======== Data supplied ========

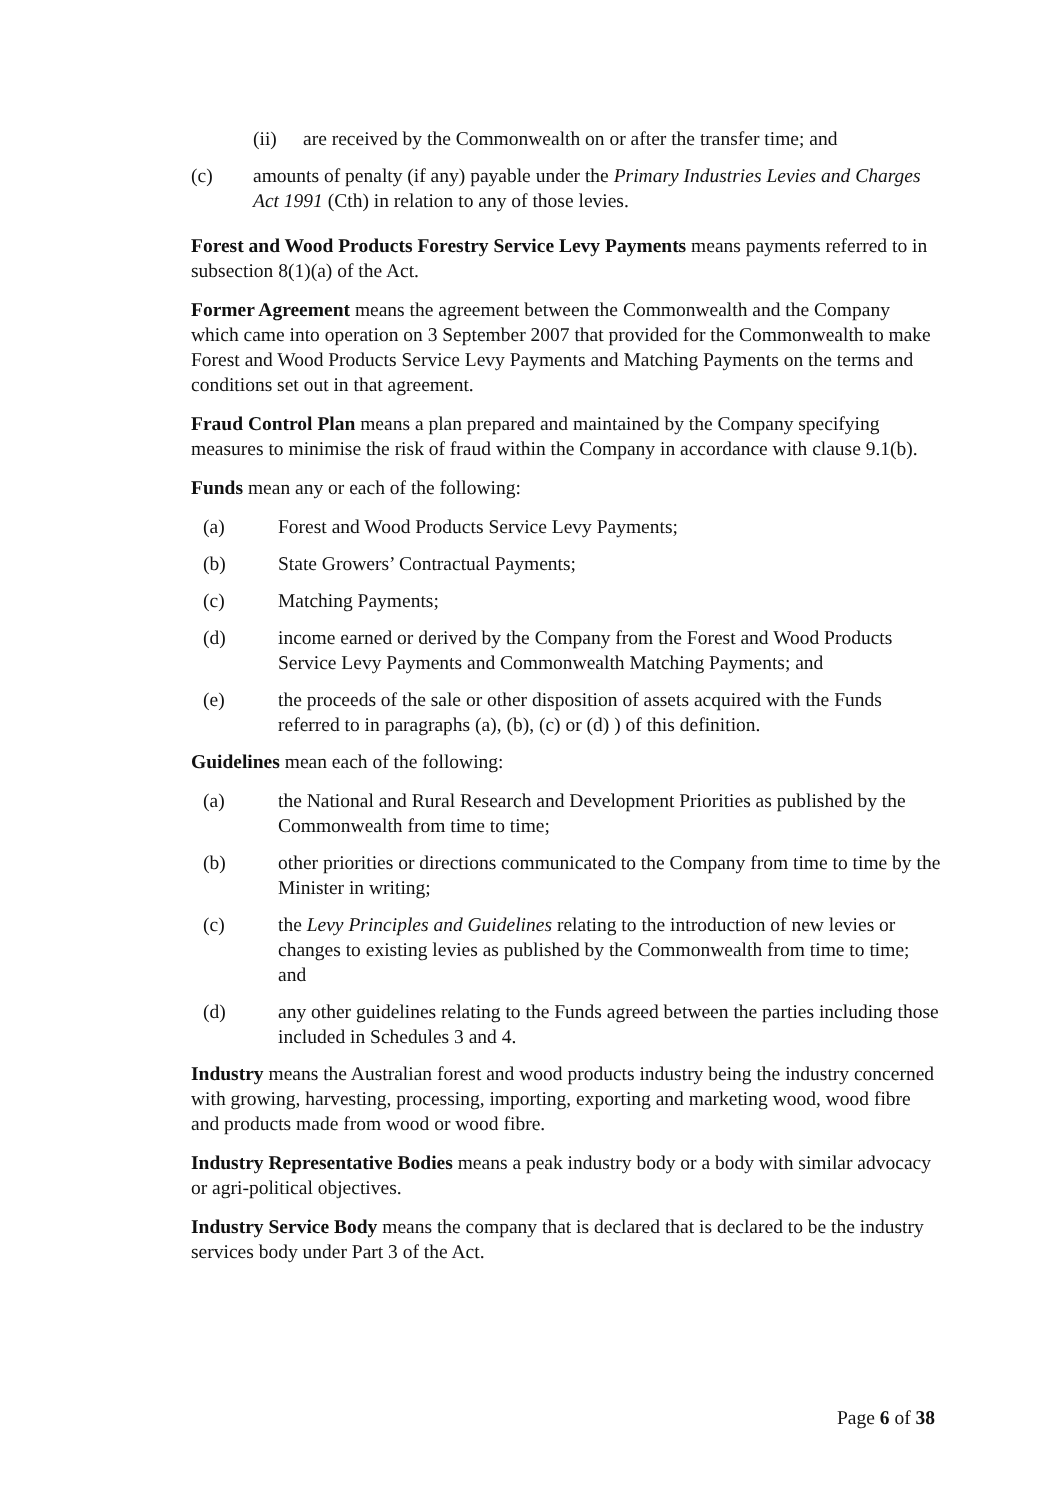(ii) are received by the Commonwealth on or after the transfer time; and
(c) amounts of penalty (if any) payable under the Primary Industries Levies and Charges Act 1991 (Cth) in relation to any of those levies.
Forest and Wood Products Forestry Service Levy Payments means payments referred to in subsection 8(1)(a) of the Act.
Former Agreement means the agreement between the Commonwealth and the Company which came into operation on 3 September 2007 that provided for the Commonwealth to make Forest and Wood Products Service Levy Payments and Matching Payments on the terms and conditions set out in that agreement.
Fraud Control Plan means a plan prepared and maintained by the Company specifying measures to minimise the risk of fraud within the Company in accordance with clause 9.1(b).
Funds mean any or each of the following:
(a) Forest and Wood Products Service Levy Payments;
(b) State Growers’ Contractual Payments;
(c) Matching Payments;
(d) income earned or derived by the Company from the Forest and Wood Products Service Levy Payments and Commonwealth Matching Payments; and
(e) the proceeds of the sale or other disposition of assets acquired with the Funds referred to in paragraphs (a), (b), (c) or (d) ) of this definition.
Guidelines mean each of the following:
(a) the National and Rural Research and Development Priorities as published by the Commonwealth from time to time;
(b) other priorities or directions communicated to the Company from time to time by the Minister in writing;
(c) the Levy Principles and Guidelines relating to the introduction of new levies or changes to existing levies as published by the Commonwealth from time to time; and
(d) any other guidelines relating to the Funds agreed between the parties including those included in Schedules 3 and 4.
Industry means the Australian forest and wood products industry being the industry concerned with growing, harvesting, processing, importing, exporting and marketing wood, wood fibre and products made from wood or wood fibre.
Industry Representative Bodies means a peak industry body or a body with similar advocacy or agri-political objectives.
Industry Service Body means the company that is declared that is declared to be the industry services body under Part 3 of the Act.
Page 6 of 38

========

#### [Your goal]
Restate every line above word for word. Do not carry over the images.

#### [Reply]
(ii) are received by the Commonwealth on or after the transfer time; and
(c) amounts of penalty (if any) payable under the Primary Industries Levies and Charges Act 1991 (Cth) in relation to any of those levies.
Forest and Wood Products Forestry Service Levy Payments means payments referred to in subsection 8(1)(a) of the Act.
Former Agreement means the agreement between the Commonwealth and the Company which came into operation on 3 September 2007 that provided for the Commonwealth to make Forest and Wood Products Service Levy Payments and Matching Payments on the terms and conditions set out in that agreement.
Fraud Control Plan means a plan prepared and maintained by the Company specifying measures to minimise the risk of fraud within the Company in accordance with clause 9.1(b).
Funds mean any or each of the following:
(a) Forest and Wood Products Service Levy Payments;
(b) State Growers’ Contractual Payments;
(c) Matching Payments;
(d) income earned or derived by the Company from the Forest and Wood Products Service Levy Payments and Commonwealth Matching Payments; and
(e) the proceeds of the sale or other disposition of assets acquired with the Funds referred to in paragraphs (a), (b), (c) or (d) ) of this definition.
Guidelines mean each of the following:
(a) the National and Rural Research and Development Priorities as published by the Commonwealth from time to time;
(b) other priorities or directions communicated to the Company from time to time by the Minister in writing;
(c) the Levy Principles and Guidelines relating to the introduction of new levies or changes to existing levies as published by the Commonwealth from time to time; and
(d) any other guidelines relating to the Funds agreed between the parties including those included in Schedules 3 and 4.
Industry means the Australian forest and wood products industry being the industry concerned with growing, harvesting, processing, importing, exporting and marketing wood, wood fibre and products made from wood or wood fibre.
Industry Representative Bodies means a peak industry body or a body with similar advocacy or agri-political objectives.
Industry Service Body means the company that is declared that is declared to be the industry services body under Part 3 of the Act.
Page 6 of 38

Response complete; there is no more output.